§ Dataset
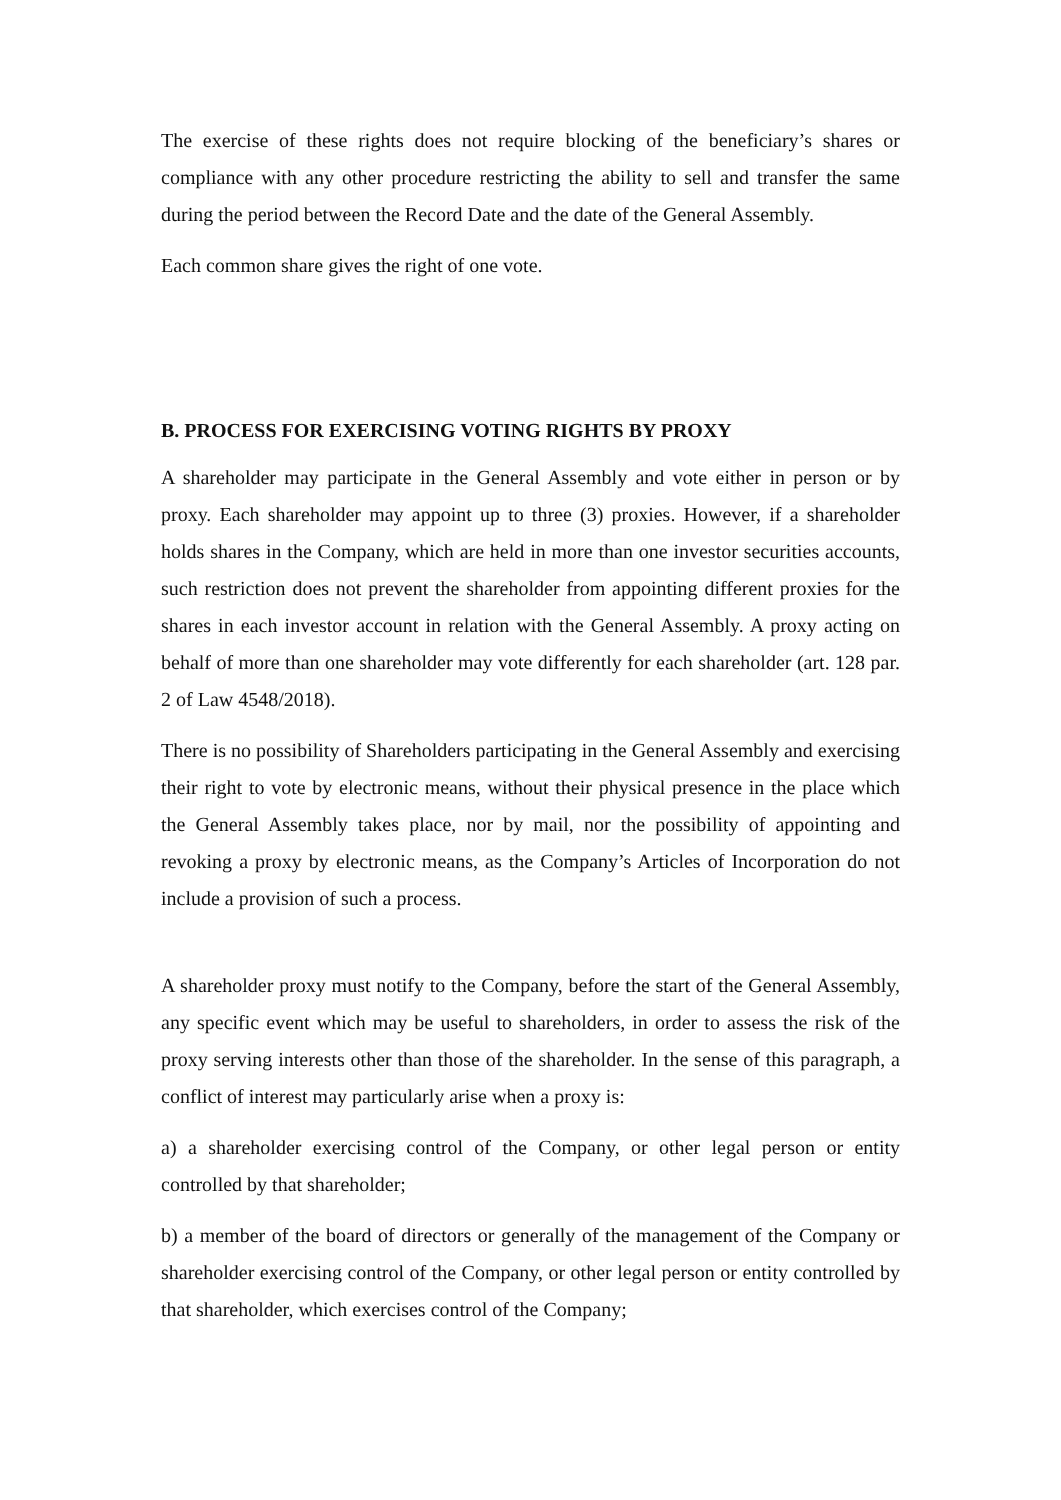The exercise of these rights does not require blocking of the beneficiary’s shares or compliance with any other procedure restricting the ability to sell and transfer the same during the period between the Record Date and the date of the General Assembly.
Each common share gives the right of one vote.
B. PROCESS FOR EXERCISING VOTING RIGHTS BY PROXY
A shareholder may participate in the General Assembly and vote either in person or by proxy. Each shareholder may appoint up to three (3) proxies. However, if a shareholder holds shares in the Company, which are held in more than one investor securities accounts, such restriction does not prevent the shareholder from appointing different proxies for the shares in each investor account in relation with the General Assembly. A proxy acting on behalf of more than one shareholder may vote differently for each shareholder (art. 128 par. 2 of Law 4548/2018).
There is no possibility of Shareholders participating in the General Assembly and exercising their right to vote by electronic means, without their physical presence in the place which the General Assembly takes place, nor by mail, nor the possibility of appointing and revoking a proxy by electronic means, as the Company’s Articles of Incorporation do not include a provision of such a process.
A shareholder proxy must notify to the Company, before the start of the General Assembly, any specific event which may be useful to shareholders, in order to assess the risk of the proxy serving interests other than those of the shareholder. In the sense of this paragraph, a conflict of interest may particularly arise when a proxy is:
a) a shareholder exercising control of the Company, or other legal person or entity controlled by that shareholder;
b) a member of the board of directors or generally of the management of the Company or shareholder exercising control of the Company, or other legal person or entity controlled by that shareholder, which exercises control of the Company;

§ Work required
Transcribe exactly and only the lines from the top of the records through the line containing "There is no", inclusive, and do not copy the pictures.

§ Completed task
The exercise of these rights does not require blocking of the beneficiary’s shares or compliance with any other procedure restricting the ability to sell and transfer the same during the period between the Record Date and the date of the General Assembly.
Each common share gives the right of one vote.
B. PROCESS FOR EXERCISING VOTING RIGHTS BY PROXY
A shareholder may participate in the General Assembly and vote either in person or by proxy. Each shareholder may appoint up to three (3) proxies. However, if a shareholder holds shares in the Company, which are held in more than one investor securities accounts, such restriction does not prevent the shareholder from appointing different proxies for the shares in each investor account in relation with the General Assembly. A proxy acting on behalf of more than one shareholder may vote differently for each shareholder (art. 128 par. 2 of Law 4548/2018).
There is no possibility of Shareholders participating in the General Assembly and exercising their right to vote by electronic means, without their physical presence in the place which the General Assembly takes place, nor by mail, nor the possibility of appointing and revoking a proxy by electronic means, as the Company’s Articles of Incorporation do not include a provision of such a process.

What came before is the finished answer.